Kalipado Sheet, 67, a farmer from Nutangarh village in Jharkhand’s East Singhbhum district, is comfortable these days.
At a time when crops have failed due to poor rainfall, he has at least 600 kg of surplus rice at home.
“I will not sell it this year,” he said, packing his bags to leave for Mumbai to join his son, who works for a small company.
Farmers from Nutangarh, 180 km south-east of Ranchi, and adjoining villages have migrated to bigger towns and cities for livelihood as the rains failed.
A 23 per cent deficiency in monsoon rain — the worst since 1972 — is expected to keep the output of rice grown in the June-September period at 69 million tonnes, down 18 per cent from 84 million tonnes.
The government claims it has enough rice in buffer stock to tide over the shortage but that hasn’t helped curb speculation and hoarding. “Prices may well have peaked because there is bound to be speculative urge, considering the shortage and drought,” said Abhijit Sen, member (agriculture), Planning Commission.
Manifestations of problem
At around 30 km north-east of Nutangarh, at Chakulia, a place known for rice mills, soap mills and an abandoned air strip used during World War II, Ganesh Prasad Rungta is idling at his rice mill. “Business is bad this year,” he said, pointing towards his mill, which has not processed paddy for a month.
Farmers in the rice belt stretching from Chakulia-Baharagora in Jharkhand, 225 km south-east of Ranchi, to Jhargram, around 180 km south of Kolkata, in West Bengal, are not releasing their surplus paddy to mills. Thus, the supply chain has been affected. The reasons for this are the delayed monsoon or the prolonged trouble in neighbouring Naxal stronghold Lalgarh, 160 km west of Kolkata.

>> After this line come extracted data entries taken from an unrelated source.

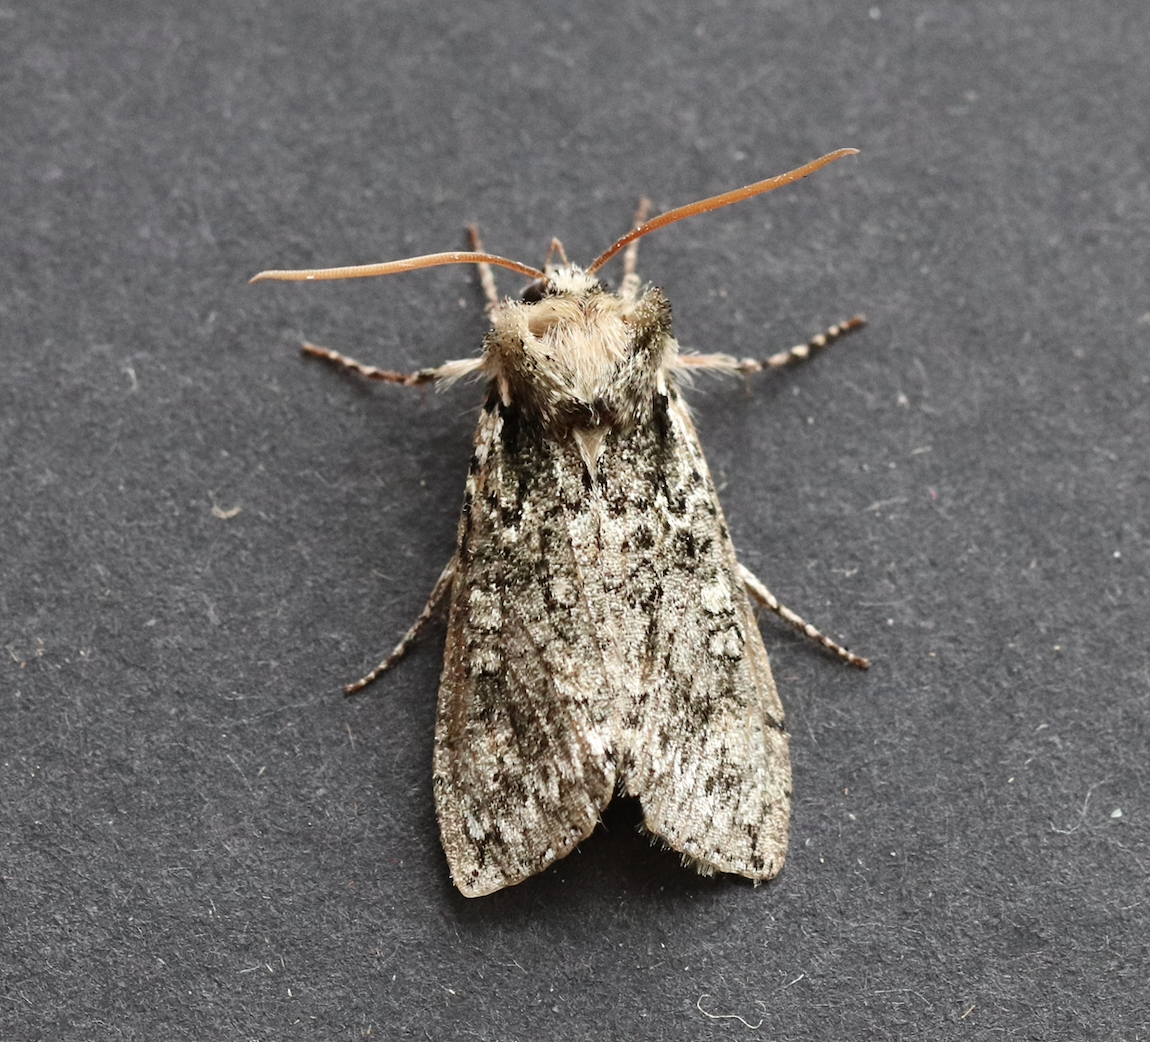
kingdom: Animalia
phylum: Arthropoda
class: Insecta
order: Lepidoptera
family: Drepanidae
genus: Polyploca
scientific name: Polyploca ridens
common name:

There are 35 small and medium rice mills in Chakulia while Jhargram has around 60 medium and large mills. Each of these mills processes 10-50 quintals (one quintal = 100 kg) of paddy everyday. They are the main suppliers of rice to the Jharkhand, Orissa and West Bengal markets.
The crop grown abundantly in the belt is identified as swarna rice, consumed locally. It is priced at Rs 15-16 a kg in the local market.
The price was Rs 2 less last year.
“Farmers are not releasing their stocks. Hence, the supply of rice to the market has gone down,” said Rungta. He said that in May, before the monsoon set in, 100 kg of paddy cost the mill owners Rs 750, and this rose to Rs 925 per quintal by June.
“Farmers and rice traders are stocking paddy in their godowns,” another mill owner said, adding that late rain had helped the supply network, bringing prices down.
However, in late September, 100 kg of rice was available for Rs 850, down by Rs 75 within three months.
A losing proposition
A five-bigha (one bigha = 14,400 square feet) fertile paddy field and a couple of tanks to cultivate fish in Mallickpur village of Hooghly district, about 60 km north of Kolkata, should have been enough for Kalipada Patra, 50, to sustain a family of four.
“It is difficult to meet the basic needs of my family,” said Patra, adding “the return from paddy cultivation has gone down”.
“Our input costs have risen fast. Without the supporting income from pisciculture, it would have really been difficult,” he adds.
Prices of most inputs have gone up. And the cost of water has gone up by as much as 33 per cent.
A few kilometres down the dusty and winding road at Shimagachi village of Dadpur block, we meet Charan Murmu and Basudev Bauldas lazing on a roadside culvert. Both 35-year-old Murmu and 70-year-old Bauldas are landless agricultural labourers.
“Due to the dry months there was little work, denying us of our daily wage of Rs 50 and 2.5 kg of rice a day,” Murmu said. This monsoon both had to survive on rice they had been saving.
They eat rice and salt, or some local saag (spinach), as potato, the staple, costs Rs 20 a kg, more than double the normal price.
“The dry monsoon will hit production but we aren’t able to predict the extent at this moment,” said Naren Dey, agriculture minister, West Bengal, who is also an MLA from Hooghly district.
But in all this, local political parties read signs that agriculture is becoming less remunerative.
“All the input prices — those of water, power, tiller, labour, and fertilisers — are rising. Groundwater is depleting due to indiscriminate use of mini tubewells. It is difficult to predict the future of agriculture even in fertile stretches,” said Sajal Adhikari, 48, state committee member of Communist Party of India (Marxist-Leninist).
The party Adhikari belongs to is more radical in its socio-economic programme than the Communist Party of India (Marxist).
Adhikari has about 2 bighas of family land, which he finds is unable to sustain him. Sharecroppers till his land while he teaches history in a local school and doesn’t even know the input costs.
Adhikari fights for farmer rights, but cannot afford to be a farmer himself. It is no longer an irony in West Bengal.